More subtle indications; the opening sequence as Johnson stands, having murdered Baxter (his shadow looms in the background, maybe the shadow self he hoped he'd just killed?) and he says 'oh my god' and gulps. Is he horrified realizing he murdered Baxter and all that implies for himself, his future? Or did he just wake from a dazed state of fractured personality and just realize that he himself is the rapist?

It is a movie about ambiguity, chock full of ambiguities. We never even know what "The Offence" is: the opening credits run through the scene immediately after Johnson murders Baxter and has beaten his fellow officers. This opening scene seems to frame the murder as the central Offence, but of course the viewer is quickly distracted by another offence, the rape.

The offender is also left entirely ambiguous. It could have been anyone. All the action in the movie offers no satisfaction, no justice, no good guy/bad guy. When we say a movie is disturbing what does that mean? if we knew 'who dunit' we wouldnt' be disturbed. The uncertainty is disturbing.
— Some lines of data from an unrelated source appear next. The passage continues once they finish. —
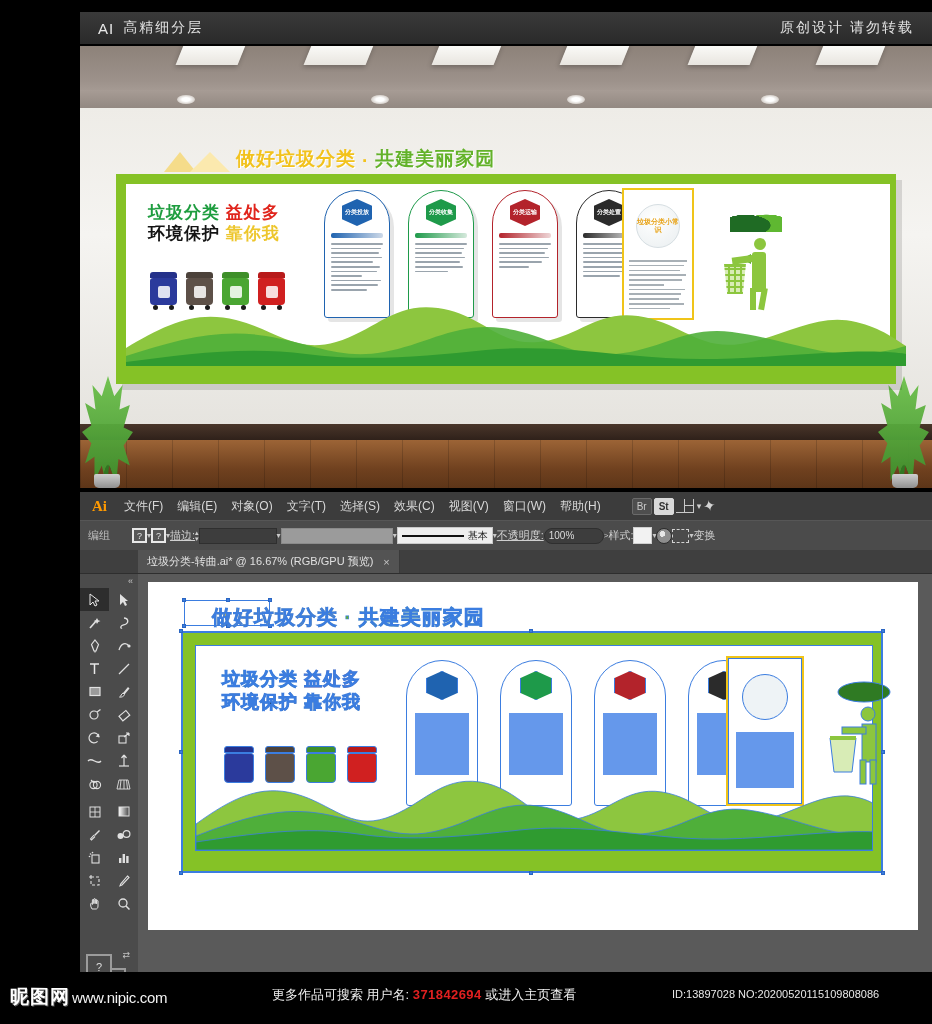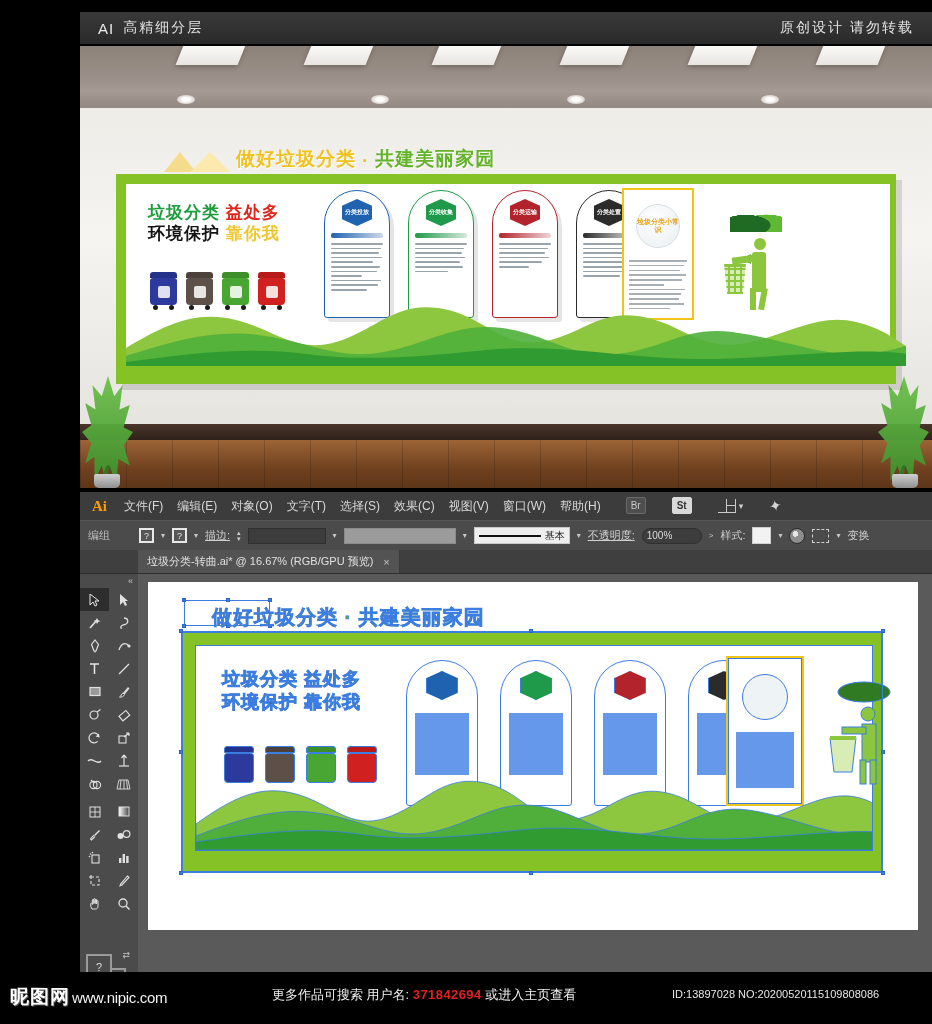--- a/index.html
+++ b/index.html
@@ -212,7 +212,7 @@
   .ai-menu-item {
     font-size: 12px; color: #d8d8d8; padding: 4px 7px; white-space: nowrap;
   }
-  .ai-menubar-icons { display: flex; gap: 26px; margin-left: 18px; }
+  .ai-menubar-icons { display: flex; align-items: center; gap: 2px; margin-left: 24px; }
   .mb-ico {
     width: 20px; height: 17px; border-radius: 2px; font-size: 10px;
     display:flex;align-items:center;justify-content:center;

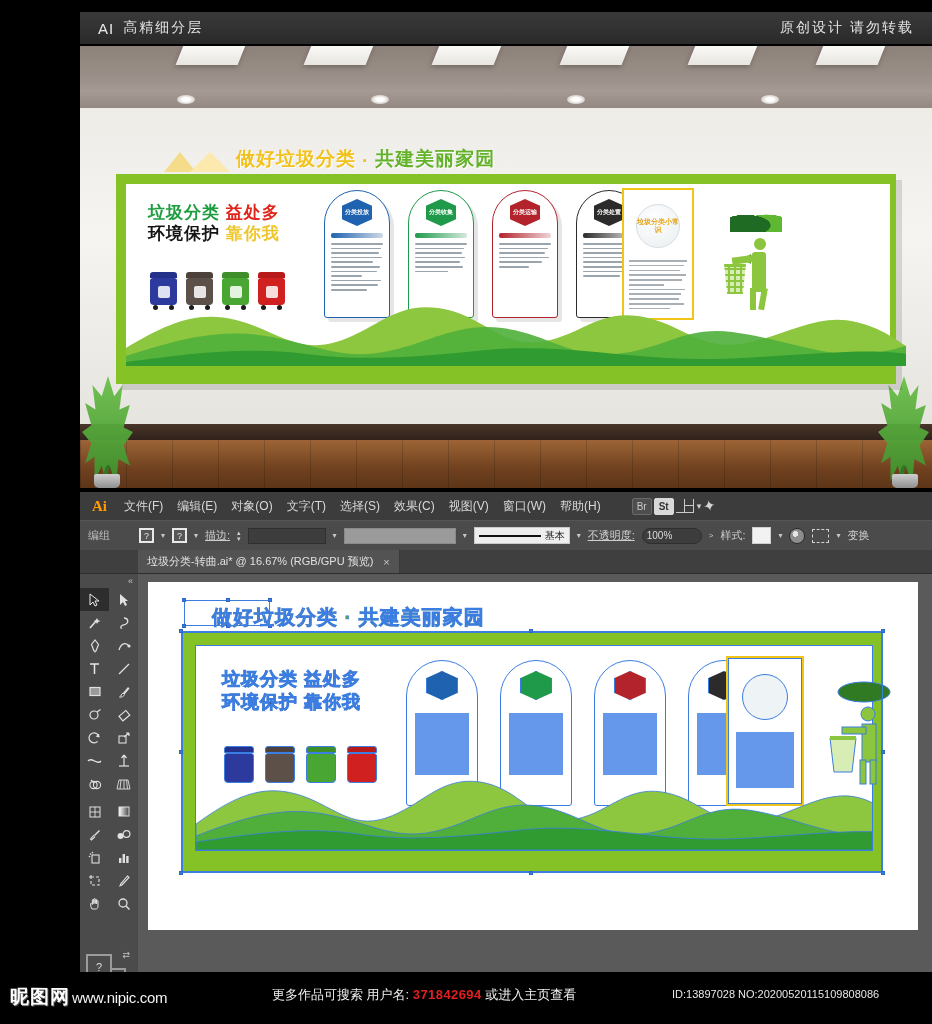--- a/index.html
+++ b/index.html
@@ -231,7 +231,7 @@
 
   .ai-controlbar {
     height: 30px; background: #4b4b4b; border-top: 1px solid #565656;
-    display: flex; align-items: center; padding: 0 8px; gap: 7px;
+    display: flex; align-items: center; padding: 0 8px; 
     font-size: 11px; color: #cfcfcf;
   }
   .cb-label { color:#bdbdbd; min-width: 44px; }

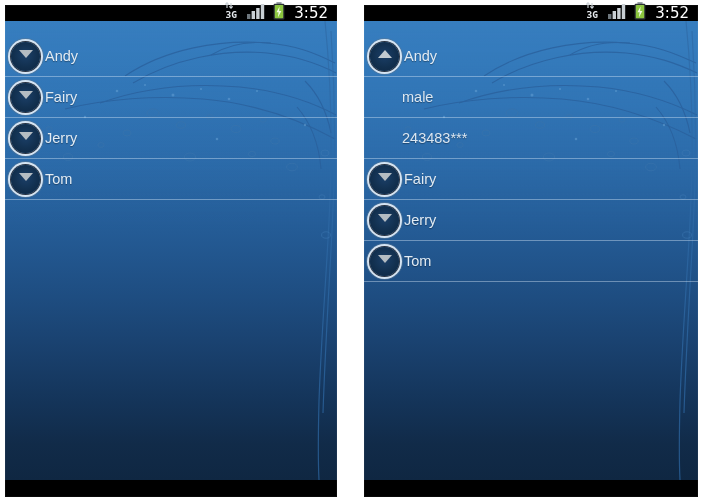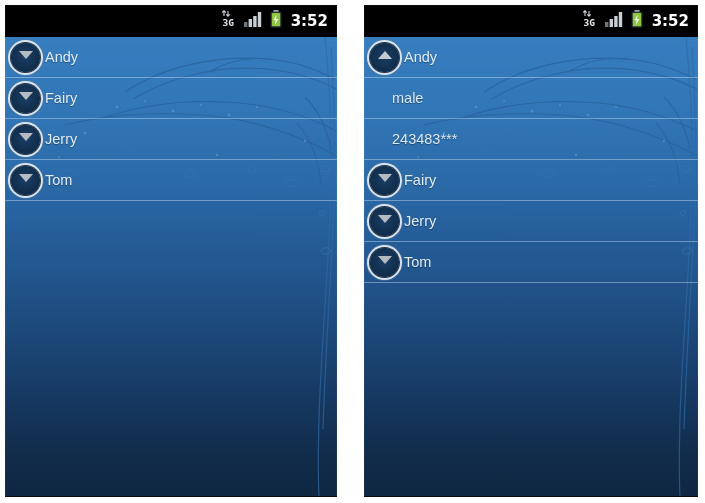--- a/index.html
+++ b/index.html
@@ -55,7 +55,7 @@
   
   .statusbar {
     position: relative;
-    height: 32px;
+    height: 16px;
     background: #000000;
     display: flex;
     align-items: center;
It amazes me how many viewers/reviewers assume Baxter's guilt just cos he is accused, and accused by someone who as lost his grip on reality! NOTHING in the movie ties Baxter to the crime or the scene. He's willful, disrespectful, unhinged, refuses to defend himself; enough to damn him not just in Johnson's mind but in ours? We feel sympathy for Johnson and his distress. Thus very few people ask the question you asked.